Snow Flea

This entry is part 1 of 12 in the series Bestiary

 

Hypogastrura nivicola

The snow flea is rarely found alone.
Though if it were, who but another snow flea
would notice it against the snow,
a single speck of pepper, a mote of ash?
Come March & they move en masse,
transhumant across their blue-shadowed host.
Approach too close & they start to rocket about
like acrobats in a mad flea circus.
There’s safety in numbers, & in
the unpredictability of a random launch —
the wingless springtail’s main defense.
True, one sometimes goes straight up
& returns to the same, dangerous spot,
but what bird wants to mess with such
unquiet seeds?

The snow flea is as self-reliant
as its cousin the true flea is dependent.
It absorbs moisture through
a feeding tube in its abdomen
& breathes directly through its thick skin.
Its blood contains a protein
that prevents it from ever freezing
& hardening into knives.

The snow flea never stops molting, even
after becoming an adult.
Life alternates between two phases,
mating & eating, with a complete
change of skin after each.
Nor does the fastidiousness end there:
all reproduction is by post.
The male deposits a tidy packet of sperm
at some convenient location
& the female stops by later & picks it up.
To everything its season.
And when the snow melts?
The snow flea walks on water if it must,
& returns at last — recalcitrant seasoning —
to the soil’s dark goulash.


This is a complete re-working of a poem that first appeared here back in December 2008, “Like a Snow Flea.” For more on snow fleas and springtails generally, see Bug Girl’s Blog and especially the Marvelous in nature.

Glass Frog

This entry is part 2 of 12 in the series Bestiary

 

Centrolenidae

The glass frog
is a master magician:
he bares not only his heart
but his digestive tract, too,
puts his guts on display
without spilling them,
as luminous & orderly
as a Joseph Cornell box.
His call is pure crystal,
& he can produce
a full chorus
from his single throat.
Day & night he squats
by his clutch of eggs,
darting the parasitic flies
before they can inject
their own dangerous eggs,
as the tadpoles grow visible
through the clearing albumen.
One night they wriggle free,
slide off their natal leaf
& drop into the jungle stream
far below, there to burrow
into the sandy bed.
Living in a cloud forest,
is it ever possible
to stop dreaming?
Trees bloom in lurid colors
that are not their own
& anything that wants to hide
can simply sit still
& learn how to be transparent
from gas & fog.

Purple Sea Urchin

This entry is part 3 of 12 in the series Bestiary

 

Strongylocentrotus purpuratus

The urchin uses its spines as feet; for it rests its weight on these, and then moving shifts from place to place.
Aristotle, The History of Animals

Spines have more uses
than one would think.
Sure, they defend against sea otters
and the voracious stars.
Ball-jointed, they swivel to catch
pieces of floating algae
for the shorter, two-
fingered pedicellines to convey
to the bottom-scraping mouth
& its five sharp pyramids.

They are digging bars.
A purple urchin can excavate
a hollow into solid rock.
If it starts too young, it may become stuck,
entombed.

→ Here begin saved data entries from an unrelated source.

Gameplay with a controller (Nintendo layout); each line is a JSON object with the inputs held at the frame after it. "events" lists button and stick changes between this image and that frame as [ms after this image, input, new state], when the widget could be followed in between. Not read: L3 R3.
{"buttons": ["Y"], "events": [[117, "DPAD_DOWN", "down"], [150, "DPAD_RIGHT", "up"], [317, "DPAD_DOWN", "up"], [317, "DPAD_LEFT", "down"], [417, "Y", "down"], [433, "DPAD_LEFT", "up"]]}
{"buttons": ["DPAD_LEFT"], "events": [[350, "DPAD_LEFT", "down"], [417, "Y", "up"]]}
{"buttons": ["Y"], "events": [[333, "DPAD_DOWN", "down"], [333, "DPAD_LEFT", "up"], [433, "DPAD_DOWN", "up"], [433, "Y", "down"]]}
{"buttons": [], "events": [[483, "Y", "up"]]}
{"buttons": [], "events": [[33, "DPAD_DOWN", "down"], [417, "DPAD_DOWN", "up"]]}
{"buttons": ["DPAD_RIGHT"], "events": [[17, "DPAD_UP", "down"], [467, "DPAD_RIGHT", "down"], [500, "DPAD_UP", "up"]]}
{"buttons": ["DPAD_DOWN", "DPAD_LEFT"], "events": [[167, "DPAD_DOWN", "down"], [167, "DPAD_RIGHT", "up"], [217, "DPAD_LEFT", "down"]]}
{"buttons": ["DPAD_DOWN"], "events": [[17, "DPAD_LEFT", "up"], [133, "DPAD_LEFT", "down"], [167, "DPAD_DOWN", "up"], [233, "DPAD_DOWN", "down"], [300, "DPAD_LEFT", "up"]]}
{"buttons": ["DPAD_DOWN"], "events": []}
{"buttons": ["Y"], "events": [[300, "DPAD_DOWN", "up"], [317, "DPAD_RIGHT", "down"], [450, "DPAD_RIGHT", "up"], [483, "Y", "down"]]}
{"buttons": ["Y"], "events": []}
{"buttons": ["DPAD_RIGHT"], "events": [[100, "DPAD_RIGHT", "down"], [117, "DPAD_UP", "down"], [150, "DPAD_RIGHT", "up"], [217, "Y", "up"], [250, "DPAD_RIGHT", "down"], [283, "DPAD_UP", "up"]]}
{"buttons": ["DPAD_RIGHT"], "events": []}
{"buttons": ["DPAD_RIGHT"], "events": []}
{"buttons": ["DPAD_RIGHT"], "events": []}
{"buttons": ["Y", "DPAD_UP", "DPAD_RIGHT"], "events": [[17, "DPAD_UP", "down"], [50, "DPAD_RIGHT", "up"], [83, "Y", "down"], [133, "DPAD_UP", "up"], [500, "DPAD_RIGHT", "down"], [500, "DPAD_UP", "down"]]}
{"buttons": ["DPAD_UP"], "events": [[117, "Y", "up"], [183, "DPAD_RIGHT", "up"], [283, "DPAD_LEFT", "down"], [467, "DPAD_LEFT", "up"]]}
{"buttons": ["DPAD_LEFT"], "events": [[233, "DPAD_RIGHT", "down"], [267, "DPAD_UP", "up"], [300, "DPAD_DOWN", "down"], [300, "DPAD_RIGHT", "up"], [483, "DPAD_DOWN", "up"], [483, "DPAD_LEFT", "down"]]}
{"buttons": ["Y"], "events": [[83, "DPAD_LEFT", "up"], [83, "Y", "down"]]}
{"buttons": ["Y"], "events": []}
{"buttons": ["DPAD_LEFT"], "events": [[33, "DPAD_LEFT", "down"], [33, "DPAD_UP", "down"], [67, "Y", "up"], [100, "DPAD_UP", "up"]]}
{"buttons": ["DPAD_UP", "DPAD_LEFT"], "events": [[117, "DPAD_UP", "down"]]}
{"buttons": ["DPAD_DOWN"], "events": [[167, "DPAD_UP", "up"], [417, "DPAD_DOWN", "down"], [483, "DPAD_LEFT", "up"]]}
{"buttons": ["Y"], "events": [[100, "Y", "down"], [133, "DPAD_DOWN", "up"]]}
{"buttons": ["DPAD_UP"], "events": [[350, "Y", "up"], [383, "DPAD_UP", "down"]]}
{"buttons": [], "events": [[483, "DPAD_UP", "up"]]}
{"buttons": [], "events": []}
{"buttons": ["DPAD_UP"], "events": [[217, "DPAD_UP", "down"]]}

Some never dig at all,
& wander slow as time
through the kelp forest.

The spines sharpen a kind of vision, too,
like squinting eyelids
bringing into focus
the images collected by the pedicellines
& the tube feet, which are furred
with light-sensitive molecules.
The more numerous a sea urchin’s spines,
the sharper its vision — & yet
it has no brain.
It is all brain.
And it lacks eyes because it is all eye,
revolving in its self-made socket
for as long as a century,
risking death from the removal
of a single spine,
unable ever to shut.

Acorn Barnacle

This entry is part 4 of 12 in the series Bestiary

 

Semibalanus balanoides

Imagine being plankton:
small & adrift, little more
than head & rudder & a single eye,
food for whales.
Then one day the barnacle larva
grows a two-piece carapace
& is consumed by a sudden
sense of purpose.
Now it has working legs
& the power to swim wherever
it wants, but what it wants
is to find a spot where
it will never have to swim again.
Acutely sensitive feelers sample
every hard surface for evidence
of others of its kind, & in so doing,
deposit the same sign.
It tries out each potential anchorage
by standing on its head,
& if satisfied, secretes
from the base of its antennae
one of the hardest cements
known to science. Imagine
making that kind of commitment.
But only now,
attatched by the forehead
to rock or reef or oil tanker hull,
can it embark upon the final stage
of metamorphosis, become an adult
& build its ridged turret.

Two years later, packed among
its companions-for-life,
it reaches sexual maturity.
Though lacking a heart, it wields
in proportion to body size
the world’s largest penis,
which is also disposable
& re-grows every winter for
a new orgy. They enter each other
with the sureness of blind fingers
reading Braille, opercula open,
able to accommodate
as many as six at a time.
The mating season over,
each broods a clutch of fertilized eggs
within its shell until they hatch
& for a little while thereafter,
giving what we can only call live birth.
And all the while, the feathery appendages
that sprouted where legs used to be
keep up a delicate stroking
of the ocean current —
the barnacle’s first & probably
greatest love, inescapable,
full of the taste of distance
& the savory plankton.

(Thanks to Creature Cast for the inspiration)

Skunk Cabbage

This entry is part 5 of 12 in the series Bestiary

 


Direct link to photoset. If watching the slideshow, be sure to expand to full screen.

Symplocarpus foetidus

Here’s to the skunk cabbage,
first plant to raise a toast to spring,

even if it sometimes has to melt a hole
right through the ice,

a plant that grows
its own hothouse

& keeps it at 22 degrees Celsius
for weeks on end.

Half monk, half cobra,
it shares its solitude

with the earliest flies & beetles,
whose springtime fancy

turns to putrefaction: gut piles,
winter-killed deer, & in the swamp

a leathery curl of old meat.
It gives off a heat & fragrance

the real thing can rarely match—
pornography for insects.

Only after pollination is consummated
does the skunk cabbage unfurl

its eponymous leaves—
huge sails with yellow stitching

& a green that stays fresh
long into the summer,

while dark berries
swell on the spadix

& the roots tighten their grip
on the pungent mud,

the whole plant inching
into the earth.

More on sea urchin vision

This entry is part 6 of 12 in the series Bestiary

 

If you were intrigued by the description of sea urchin vision in my poem about the purple sea urchin, check out “Tube vision” at the indispensible Creaturecast blog.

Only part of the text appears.